TASK OBJECTIVE.
For the material that follows, return exactly the lines from the one with "mod clar, in" through the one with "initializate cu 1.", both ends included.

----

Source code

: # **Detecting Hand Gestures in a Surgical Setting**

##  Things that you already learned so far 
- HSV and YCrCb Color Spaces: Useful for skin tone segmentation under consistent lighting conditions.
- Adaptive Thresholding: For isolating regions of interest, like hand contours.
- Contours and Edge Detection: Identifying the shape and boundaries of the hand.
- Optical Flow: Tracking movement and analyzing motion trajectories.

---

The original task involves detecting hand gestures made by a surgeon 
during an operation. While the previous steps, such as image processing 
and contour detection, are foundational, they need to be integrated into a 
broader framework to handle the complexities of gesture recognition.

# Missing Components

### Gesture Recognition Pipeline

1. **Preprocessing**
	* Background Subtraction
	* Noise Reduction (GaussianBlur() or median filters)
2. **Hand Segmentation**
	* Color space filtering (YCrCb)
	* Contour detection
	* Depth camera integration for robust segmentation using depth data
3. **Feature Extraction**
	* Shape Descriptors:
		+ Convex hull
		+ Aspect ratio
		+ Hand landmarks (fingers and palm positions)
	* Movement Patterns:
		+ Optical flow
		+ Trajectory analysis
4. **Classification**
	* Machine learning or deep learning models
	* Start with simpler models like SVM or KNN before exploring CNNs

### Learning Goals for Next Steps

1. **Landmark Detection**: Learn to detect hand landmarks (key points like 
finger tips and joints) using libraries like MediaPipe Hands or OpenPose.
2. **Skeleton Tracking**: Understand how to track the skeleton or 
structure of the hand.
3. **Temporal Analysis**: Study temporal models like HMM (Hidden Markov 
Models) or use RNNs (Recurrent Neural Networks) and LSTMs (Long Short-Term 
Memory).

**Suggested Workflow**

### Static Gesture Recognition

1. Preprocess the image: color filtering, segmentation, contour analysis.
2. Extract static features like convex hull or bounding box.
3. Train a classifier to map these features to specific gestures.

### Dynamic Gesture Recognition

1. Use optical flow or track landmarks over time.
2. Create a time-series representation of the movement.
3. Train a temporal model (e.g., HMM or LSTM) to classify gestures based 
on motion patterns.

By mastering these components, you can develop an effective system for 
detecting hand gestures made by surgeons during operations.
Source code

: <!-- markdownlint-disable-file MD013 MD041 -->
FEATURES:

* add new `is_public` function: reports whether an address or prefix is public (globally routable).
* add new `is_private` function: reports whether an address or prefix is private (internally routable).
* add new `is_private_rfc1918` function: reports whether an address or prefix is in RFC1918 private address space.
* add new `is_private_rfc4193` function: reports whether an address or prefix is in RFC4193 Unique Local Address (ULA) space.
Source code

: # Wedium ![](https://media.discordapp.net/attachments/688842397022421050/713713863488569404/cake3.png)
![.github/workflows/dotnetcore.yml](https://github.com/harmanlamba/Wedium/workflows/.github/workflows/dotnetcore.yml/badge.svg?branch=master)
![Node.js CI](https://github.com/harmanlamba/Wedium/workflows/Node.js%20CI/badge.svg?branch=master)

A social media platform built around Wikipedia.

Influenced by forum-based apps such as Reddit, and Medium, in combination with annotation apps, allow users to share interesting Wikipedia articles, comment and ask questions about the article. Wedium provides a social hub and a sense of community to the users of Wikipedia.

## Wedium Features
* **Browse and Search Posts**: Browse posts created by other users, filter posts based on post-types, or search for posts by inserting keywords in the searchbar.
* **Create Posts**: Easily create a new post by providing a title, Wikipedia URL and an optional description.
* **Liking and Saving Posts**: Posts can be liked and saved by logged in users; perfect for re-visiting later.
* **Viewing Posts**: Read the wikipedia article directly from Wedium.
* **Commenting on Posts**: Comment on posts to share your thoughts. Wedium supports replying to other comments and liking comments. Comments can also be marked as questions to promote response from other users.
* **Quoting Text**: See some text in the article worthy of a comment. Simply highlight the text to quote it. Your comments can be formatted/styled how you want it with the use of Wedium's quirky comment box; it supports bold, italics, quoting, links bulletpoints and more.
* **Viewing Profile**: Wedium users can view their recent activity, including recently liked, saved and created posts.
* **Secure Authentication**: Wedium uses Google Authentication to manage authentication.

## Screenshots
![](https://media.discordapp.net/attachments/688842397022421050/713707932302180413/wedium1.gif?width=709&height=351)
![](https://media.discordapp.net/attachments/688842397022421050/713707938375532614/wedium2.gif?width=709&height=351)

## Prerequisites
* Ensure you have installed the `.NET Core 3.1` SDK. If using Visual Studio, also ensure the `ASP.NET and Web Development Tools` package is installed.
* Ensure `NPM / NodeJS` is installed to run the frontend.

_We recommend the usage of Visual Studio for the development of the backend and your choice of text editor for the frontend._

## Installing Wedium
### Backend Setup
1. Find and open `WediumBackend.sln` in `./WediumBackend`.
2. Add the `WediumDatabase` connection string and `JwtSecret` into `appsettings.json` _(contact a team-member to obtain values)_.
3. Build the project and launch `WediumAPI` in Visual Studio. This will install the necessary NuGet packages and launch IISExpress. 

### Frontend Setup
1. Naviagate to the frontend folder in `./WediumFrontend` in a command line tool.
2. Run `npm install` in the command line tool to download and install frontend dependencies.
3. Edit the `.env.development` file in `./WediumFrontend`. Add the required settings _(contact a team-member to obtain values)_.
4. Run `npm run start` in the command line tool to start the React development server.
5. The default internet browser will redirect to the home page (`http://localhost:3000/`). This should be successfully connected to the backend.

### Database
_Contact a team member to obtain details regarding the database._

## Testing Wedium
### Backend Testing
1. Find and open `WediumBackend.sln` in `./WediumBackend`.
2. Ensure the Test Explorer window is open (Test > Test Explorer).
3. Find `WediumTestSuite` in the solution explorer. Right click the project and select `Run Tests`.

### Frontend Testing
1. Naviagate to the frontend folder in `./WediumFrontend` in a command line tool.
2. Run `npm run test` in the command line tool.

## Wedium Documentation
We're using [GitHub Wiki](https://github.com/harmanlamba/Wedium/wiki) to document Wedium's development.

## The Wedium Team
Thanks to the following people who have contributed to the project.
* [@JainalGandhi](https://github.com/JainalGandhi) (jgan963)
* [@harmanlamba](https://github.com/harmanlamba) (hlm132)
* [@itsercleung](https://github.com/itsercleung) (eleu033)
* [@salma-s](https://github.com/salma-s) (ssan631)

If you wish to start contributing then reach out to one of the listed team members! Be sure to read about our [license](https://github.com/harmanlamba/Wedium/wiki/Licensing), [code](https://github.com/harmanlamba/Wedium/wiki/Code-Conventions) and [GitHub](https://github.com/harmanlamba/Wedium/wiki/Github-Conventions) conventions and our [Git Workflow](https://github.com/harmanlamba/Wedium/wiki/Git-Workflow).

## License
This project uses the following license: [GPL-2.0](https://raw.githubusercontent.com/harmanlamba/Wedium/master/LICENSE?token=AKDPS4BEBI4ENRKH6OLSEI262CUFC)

----

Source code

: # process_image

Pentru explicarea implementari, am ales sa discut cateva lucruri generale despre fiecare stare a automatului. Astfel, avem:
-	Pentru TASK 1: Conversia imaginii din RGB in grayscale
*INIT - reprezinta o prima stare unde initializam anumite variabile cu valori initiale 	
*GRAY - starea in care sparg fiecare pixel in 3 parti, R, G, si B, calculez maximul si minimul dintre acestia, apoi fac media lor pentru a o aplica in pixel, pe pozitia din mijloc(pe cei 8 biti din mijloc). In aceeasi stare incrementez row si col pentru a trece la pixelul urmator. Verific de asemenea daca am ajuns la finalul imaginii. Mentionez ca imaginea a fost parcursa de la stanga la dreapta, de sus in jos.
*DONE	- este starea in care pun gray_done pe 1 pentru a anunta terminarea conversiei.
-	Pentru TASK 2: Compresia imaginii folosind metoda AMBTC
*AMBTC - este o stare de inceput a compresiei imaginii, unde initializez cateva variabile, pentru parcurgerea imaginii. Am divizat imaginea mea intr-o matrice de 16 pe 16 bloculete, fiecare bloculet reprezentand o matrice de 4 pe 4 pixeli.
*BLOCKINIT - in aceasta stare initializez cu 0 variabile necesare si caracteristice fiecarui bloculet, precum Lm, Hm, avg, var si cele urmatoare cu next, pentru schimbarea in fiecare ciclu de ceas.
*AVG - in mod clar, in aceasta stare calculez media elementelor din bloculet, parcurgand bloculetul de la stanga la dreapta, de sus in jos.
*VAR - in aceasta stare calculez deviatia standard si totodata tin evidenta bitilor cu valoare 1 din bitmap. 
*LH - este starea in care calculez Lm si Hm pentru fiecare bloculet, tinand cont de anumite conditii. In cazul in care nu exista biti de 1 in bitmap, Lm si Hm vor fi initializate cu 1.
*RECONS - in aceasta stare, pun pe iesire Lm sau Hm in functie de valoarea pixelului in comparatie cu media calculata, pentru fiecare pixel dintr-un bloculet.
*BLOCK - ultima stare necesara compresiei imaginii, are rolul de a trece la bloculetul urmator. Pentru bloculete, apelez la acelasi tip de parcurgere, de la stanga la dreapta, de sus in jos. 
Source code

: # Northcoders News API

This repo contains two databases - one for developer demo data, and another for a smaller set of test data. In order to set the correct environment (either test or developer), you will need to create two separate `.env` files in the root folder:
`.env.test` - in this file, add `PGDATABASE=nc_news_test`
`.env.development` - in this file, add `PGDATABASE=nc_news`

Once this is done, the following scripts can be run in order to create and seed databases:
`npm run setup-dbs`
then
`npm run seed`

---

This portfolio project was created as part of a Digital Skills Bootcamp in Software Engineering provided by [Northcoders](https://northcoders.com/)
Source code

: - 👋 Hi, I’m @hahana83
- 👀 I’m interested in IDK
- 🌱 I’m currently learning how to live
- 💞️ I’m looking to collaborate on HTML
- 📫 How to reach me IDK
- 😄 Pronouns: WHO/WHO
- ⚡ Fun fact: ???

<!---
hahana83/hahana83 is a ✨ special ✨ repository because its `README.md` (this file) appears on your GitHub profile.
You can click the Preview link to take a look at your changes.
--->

----

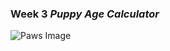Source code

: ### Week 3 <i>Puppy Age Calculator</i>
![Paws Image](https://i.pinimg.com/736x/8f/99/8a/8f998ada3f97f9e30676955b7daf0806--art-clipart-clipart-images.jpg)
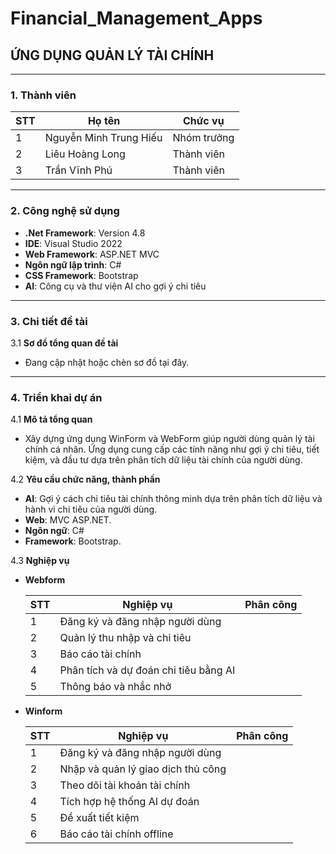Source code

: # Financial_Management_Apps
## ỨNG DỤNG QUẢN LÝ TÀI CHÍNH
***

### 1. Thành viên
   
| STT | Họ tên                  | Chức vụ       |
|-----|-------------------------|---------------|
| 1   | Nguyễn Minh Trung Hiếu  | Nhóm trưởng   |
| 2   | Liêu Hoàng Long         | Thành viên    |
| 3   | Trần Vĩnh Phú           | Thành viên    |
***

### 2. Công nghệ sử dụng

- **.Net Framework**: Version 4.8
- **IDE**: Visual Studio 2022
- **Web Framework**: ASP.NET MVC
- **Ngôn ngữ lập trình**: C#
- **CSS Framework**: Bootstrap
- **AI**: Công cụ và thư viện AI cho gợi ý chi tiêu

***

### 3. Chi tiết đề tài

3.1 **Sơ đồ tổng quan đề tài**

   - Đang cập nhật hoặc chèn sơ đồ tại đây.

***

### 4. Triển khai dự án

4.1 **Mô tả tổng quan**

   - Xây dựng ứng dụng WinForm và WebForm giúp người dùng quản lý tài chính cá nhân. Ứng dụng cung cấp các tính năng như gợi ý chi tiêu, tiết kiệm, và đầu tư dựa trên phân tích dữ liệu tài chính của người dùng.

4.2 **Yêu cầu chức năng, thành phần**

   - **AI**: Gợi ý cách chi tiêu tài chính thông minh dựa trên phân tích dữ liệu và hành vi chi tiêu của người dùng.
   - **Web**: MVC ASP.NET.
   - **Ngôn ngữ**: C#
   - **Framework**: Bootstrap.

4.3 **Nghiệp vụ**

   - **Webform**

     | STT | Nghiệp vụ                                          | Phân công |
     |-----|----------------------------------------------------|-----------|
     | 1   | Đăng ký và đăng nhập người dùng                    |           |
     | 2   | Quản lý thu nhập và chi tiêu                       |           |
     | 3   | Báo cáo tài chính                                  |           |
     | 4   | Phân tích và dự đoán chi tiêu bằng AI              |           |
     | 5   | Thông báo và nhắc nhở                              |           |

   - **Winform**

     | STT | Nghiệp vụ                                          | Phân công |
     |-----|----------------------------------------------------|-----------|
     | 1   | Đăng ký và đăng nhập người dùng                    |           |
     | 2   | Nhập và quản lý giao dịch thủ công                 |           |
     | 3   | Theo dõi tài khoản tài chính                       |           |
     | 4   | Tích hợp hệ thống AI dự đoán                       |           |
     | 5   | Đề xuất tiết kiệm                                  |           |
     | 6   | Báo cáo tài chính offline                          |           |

----

ANSWER BOX.
*AVG - in mod clar, in aceasta stare calculez media elementelor din bloculet, parcurgand bloculetul de la stanga la dreapta, de sus in jos.
*VAR - in aceasta stare calculez deviatia standard si totodata tin evidenta bitilor cu valoare 1 din bitmap. 
*LH - este starea in care calculez Lm si Hm pentru fiecare bloculet, tinand cont de anumite conditii. In cazul in care nu exista biti de 1 in bitmap, Lm si Hm vor fi initializate cu 1.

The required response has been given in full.